### Exercise:
Please repeat the records below exactly, from the first line through the line containing "где кто-то впервые говорит, что это", and nothing more.

### Dataset records:
************

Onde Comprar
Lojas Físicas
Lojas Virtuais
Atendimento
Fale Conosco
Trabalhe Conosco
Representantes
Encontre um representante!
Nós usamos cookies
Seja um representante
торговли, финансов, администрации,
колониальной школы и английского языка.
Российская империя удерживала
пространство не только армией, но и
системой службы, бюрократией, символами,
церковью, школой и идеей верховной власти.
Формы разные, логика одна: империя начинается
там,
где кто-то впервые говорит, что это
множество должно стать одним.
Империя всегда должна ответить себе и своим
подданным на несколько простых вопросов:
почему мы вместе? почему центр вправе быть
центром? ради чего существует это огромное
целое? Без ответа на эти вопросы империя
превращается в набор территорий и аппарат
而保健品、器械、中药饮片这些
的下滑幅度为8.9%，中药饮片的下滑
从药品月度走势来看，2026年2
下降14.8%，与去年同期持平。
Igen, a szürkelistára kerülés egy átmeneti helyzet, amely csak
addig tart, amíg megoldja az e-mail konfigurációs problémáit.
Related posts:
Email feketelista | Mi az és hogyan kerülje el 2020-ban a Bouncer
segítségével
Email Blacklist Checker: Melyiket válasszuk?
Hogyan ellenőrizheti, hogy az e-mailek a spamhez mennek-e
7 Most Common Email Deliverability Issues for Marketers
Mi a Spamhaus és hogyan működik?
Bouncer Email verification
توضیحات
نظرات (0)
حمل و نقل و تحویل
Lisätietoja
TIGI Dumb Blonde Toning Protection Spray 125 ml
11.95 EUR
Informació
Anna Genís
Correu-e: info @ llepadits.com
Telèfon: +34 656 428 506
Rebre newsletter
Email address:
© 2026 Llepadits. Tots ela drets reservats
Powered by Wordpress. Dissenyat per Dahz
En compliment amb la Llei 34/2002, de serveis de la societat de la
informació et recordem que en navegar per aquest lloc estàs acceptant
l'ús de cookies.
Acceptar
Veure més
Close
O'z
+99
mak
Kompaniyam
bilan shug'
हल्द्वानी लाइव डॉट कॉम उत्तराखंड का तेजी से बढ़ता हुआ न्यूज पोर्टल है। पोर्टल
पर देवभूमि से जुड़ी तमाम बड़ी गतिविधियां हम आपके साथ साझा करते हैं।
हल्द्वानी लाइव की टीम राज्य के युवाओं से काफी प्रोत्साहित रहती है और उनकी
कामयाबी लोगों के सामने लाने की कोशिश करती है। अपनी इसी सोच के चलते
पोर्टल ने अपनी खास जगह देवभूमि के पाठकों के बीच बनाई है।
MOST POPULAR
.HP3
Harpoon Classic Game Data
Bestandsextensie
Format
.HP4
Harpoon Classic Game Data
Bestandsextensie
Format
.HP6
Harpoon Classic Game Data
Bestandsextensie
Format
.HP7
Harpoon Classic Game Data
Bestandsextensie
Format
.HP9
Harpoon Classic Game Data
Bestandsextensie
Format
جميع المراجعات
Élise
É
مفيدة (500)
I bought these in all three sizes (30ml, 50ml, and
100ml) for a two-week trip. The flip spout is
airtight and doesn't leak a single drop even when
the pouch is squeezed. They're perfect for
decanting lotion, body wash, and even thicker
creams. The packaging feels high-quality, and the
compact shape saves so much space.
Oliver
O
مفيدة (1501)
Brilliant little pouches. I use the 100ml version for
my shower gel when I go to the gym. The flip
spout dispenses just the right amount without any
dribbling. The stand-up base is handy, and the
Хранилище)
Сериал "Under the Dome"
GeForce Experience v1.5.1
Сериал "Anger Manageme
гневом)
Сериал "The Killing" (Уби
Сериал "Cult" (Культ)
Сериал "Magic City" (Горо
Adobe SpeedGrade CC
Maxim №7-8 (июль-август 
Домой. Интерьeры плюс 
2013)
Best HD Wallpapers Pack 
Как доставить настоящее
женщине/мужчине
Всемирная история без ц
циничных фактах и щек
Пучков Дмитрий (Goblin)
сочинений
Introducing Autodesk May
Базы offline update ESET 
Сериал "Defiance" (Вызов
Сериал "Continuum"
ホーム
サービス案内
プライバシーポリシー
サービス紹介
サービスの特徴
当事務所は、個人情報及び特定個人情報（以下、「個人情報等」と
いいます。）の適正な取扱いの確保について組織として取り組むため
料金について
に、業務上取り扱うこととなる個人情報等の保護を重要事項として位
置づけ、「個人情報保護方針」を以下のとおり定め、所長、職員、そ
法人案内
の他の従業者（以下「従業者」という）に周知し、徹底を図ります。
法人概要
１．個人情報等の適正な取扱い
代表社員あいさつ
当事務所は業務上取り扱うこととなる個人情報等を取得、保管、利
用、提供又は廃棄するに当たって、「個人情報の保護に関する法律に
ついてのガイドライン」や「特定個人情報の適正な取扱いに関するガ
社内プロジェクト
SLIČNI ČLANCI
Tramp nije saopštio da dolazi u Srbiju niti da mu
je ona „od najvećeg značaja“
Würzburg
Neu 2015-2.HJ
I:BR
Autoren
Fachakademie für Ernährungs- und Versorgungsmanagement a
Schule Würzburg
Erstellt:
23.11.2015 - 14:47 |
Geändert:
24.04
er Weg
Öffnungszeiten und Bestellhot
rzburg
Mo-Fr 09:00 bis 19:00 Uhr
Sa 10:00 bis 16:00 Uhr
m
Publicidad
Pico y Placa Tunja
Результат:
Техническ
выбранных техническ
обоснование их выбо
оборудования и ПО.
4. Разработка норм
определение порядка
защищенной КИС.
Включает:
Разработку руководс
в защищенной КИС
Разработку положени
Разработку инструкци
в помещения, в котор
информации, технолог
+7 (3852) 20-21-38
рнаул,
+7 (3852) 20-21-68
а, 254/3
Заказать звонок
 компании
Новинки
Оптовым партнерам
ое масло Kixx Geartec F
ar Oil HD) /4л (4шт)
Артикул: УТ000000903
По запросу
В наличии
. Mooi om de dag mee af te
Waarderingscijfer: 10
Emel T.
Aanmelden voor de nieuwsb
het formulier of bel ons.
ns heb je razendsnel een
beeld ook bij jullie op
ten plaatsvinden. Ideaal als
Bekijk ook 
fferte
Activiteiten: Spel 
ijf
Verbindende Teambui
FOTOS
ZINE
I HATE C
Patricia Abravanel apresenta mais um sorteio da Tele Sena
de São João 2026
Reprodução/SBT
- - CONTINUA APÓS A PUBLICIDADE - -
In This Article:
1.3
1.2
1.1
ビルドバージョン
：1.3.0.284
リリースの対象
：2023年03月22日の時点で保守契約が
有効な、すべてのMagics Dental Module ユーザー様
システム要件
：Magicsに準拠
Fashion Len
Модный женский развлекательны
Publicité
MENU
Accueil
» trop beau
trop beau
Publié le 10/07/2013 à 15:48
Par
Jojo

************

### Answer:
Onde Comprar
Lojas Físicas
Lojas Virtuais
Atendimento
Fale Conosco
Trabalhe Conosco
Representantes
Encontre um representante!
Nós usamos cookies
Seja um representante
торговли, финансов, администрации,
колониальной школы и английского языка.
Российская империя удерживала
пространство не только армией, но и
системой службы, бюрократией, символами,
церковью, школой и идеей верховной власти.
Формы разные, логика одна: империя начинается
там,
где кто-то впервые говорит, что это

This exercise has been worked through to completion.